Travolta et moi de Patricia Mazuy - 1993
De tous les films issus de la formidable commande d'Arte intitulée "Tous les garçons et les filles de leur âge", Travolta et moi est un de ceux qui a le mieux résisté au temps, s'embellissant même avec les années. Ce n'était pas gagné pourtant, puisque Mazuy y cultivait une austérité et une absence de joie qui contredisait pas mal de ses compagnons de la série (Assayas, Téchiné ou Akerman s'ils mettaient tous du drame dans leurs films, considéraient en général la jeunesse comme une acmé). Ici, pas de félicité, pas de plus bel âge, pas de nostalgie rose bonbon : on est dans le dur, dans la chienne de vie, dans la déception sentimentale.

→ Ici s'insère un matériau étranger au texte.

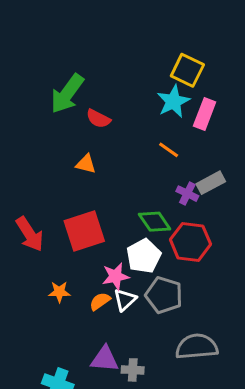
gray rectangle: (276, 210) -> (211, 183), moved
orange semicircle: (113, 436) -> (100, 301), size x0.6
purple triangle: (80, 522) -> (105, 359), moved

Le portrait d'adolescente que nous offre Mazuy, et sa définition du monde de l'adolescence en général d'ailleurs, sont une série d'épreuves à passer, et qui se passent la plupart du temps dans la difficulté. Au départ, quand Christine est encore une enfant, qu'elle fantasme sur Travolta dans La Fièvre du samedi soir, ça commence plutôt dans le marivaudage adolescent et le sans-conséquence. Dans un bus, le "beau" Nicolas la drague (ah ces ados des années 70, moches comme des poux, mais sachant cultiver une posture d'intello rebelle qui les faisaient toutes craquer !) suite à un pari : jeu de regards, crâneries et fausses pudeurs, la scène est parfaite, joyeuse, insouciante... mais comporte déjà en elle une part de noirceur qui ne quitte jamais le film. Nicolas veut jouer avec Christine, la manipuler, la faire passer d'un extrême à l'autre, et il va parfaitement y réussir : la longue séquence suivante, qui nous montre la jeune fille prisonnière de la boulangerie familiale, contrainte de vendre des baguettes alors que son amoureux l'attend, est une véritable torture que tout ado amoureux a connue. La frustration est palpable, et se traduit par une mise en scène fiévreuse, au plus près des corps, mobile, qui enferme complètement les personnages dans ses cadres, qui nous perd volontairement dans les espaces. Remarquable travail de traduction d'une émotion intérieure par les mouvements de la caméra, et virement subit du film : nous voilà dans la souffrance, dans les tortures de l'amour, dans l'injustice d'être une enfant dans un monde d'adultes, dans la privation de liberté totale. Mazuy connaît parfaitement les émotions de la jeunesse, et trouve ici une façon très directe de nous les faire ressentir.
Enfin, il y a cette très longue séquence un peu déconnectée de tout de fête (passage obligé de la série). Au sein d'une patinoire symbolique d'un territoire entier, qu'on pourrait appeler "L'Adolescence", les amours de Christine et Nicolas se dénouent au son des musiques rock de l'époque. Celles-ci sont superbement choisies pour exprimer, là aussi, la métamorphose de l'enfant à la jeune adulte : on passe de la douceur sucrée des Bee Gees au rock déstructuré de Nina Hagen puis au punk des Clash, et avec cette évolution musicale, Christine change, abandonne ses amours de jeunesse nocifs et romantico-naïfs, se tourne vers l'avenir. Un homme l'entraîne sur la piste, les groupes humains se font et se défont, Nicolas meurt, bref c'est symboliquement un passage qui se fait, et le côté irréaliste de la scène ajoute à l'allégorie de la chose. Comme Sciamma le fera avec Naissance des pieuvres, Mazuy utilise les outils techniques du cinéma pour exprimer quelque chose de l'ordre du charnel, du sanguin, quelque chose de subtil et d'assez indicible, et quelque chose qui est violemment relié à la jeunesse. Jeunesse regardée ici à sa hauteur, sans leçon de morale, sans jugement d'adulte : Mazuy comprend parfaitement cet âge, et nous le donne à éprouver. C'est magnifique, intelligent, bouleversant. Si par la suite, le cinéma de Mazuy a pu nous décevoir souvent, ce film-là reste son chef d’œuvre.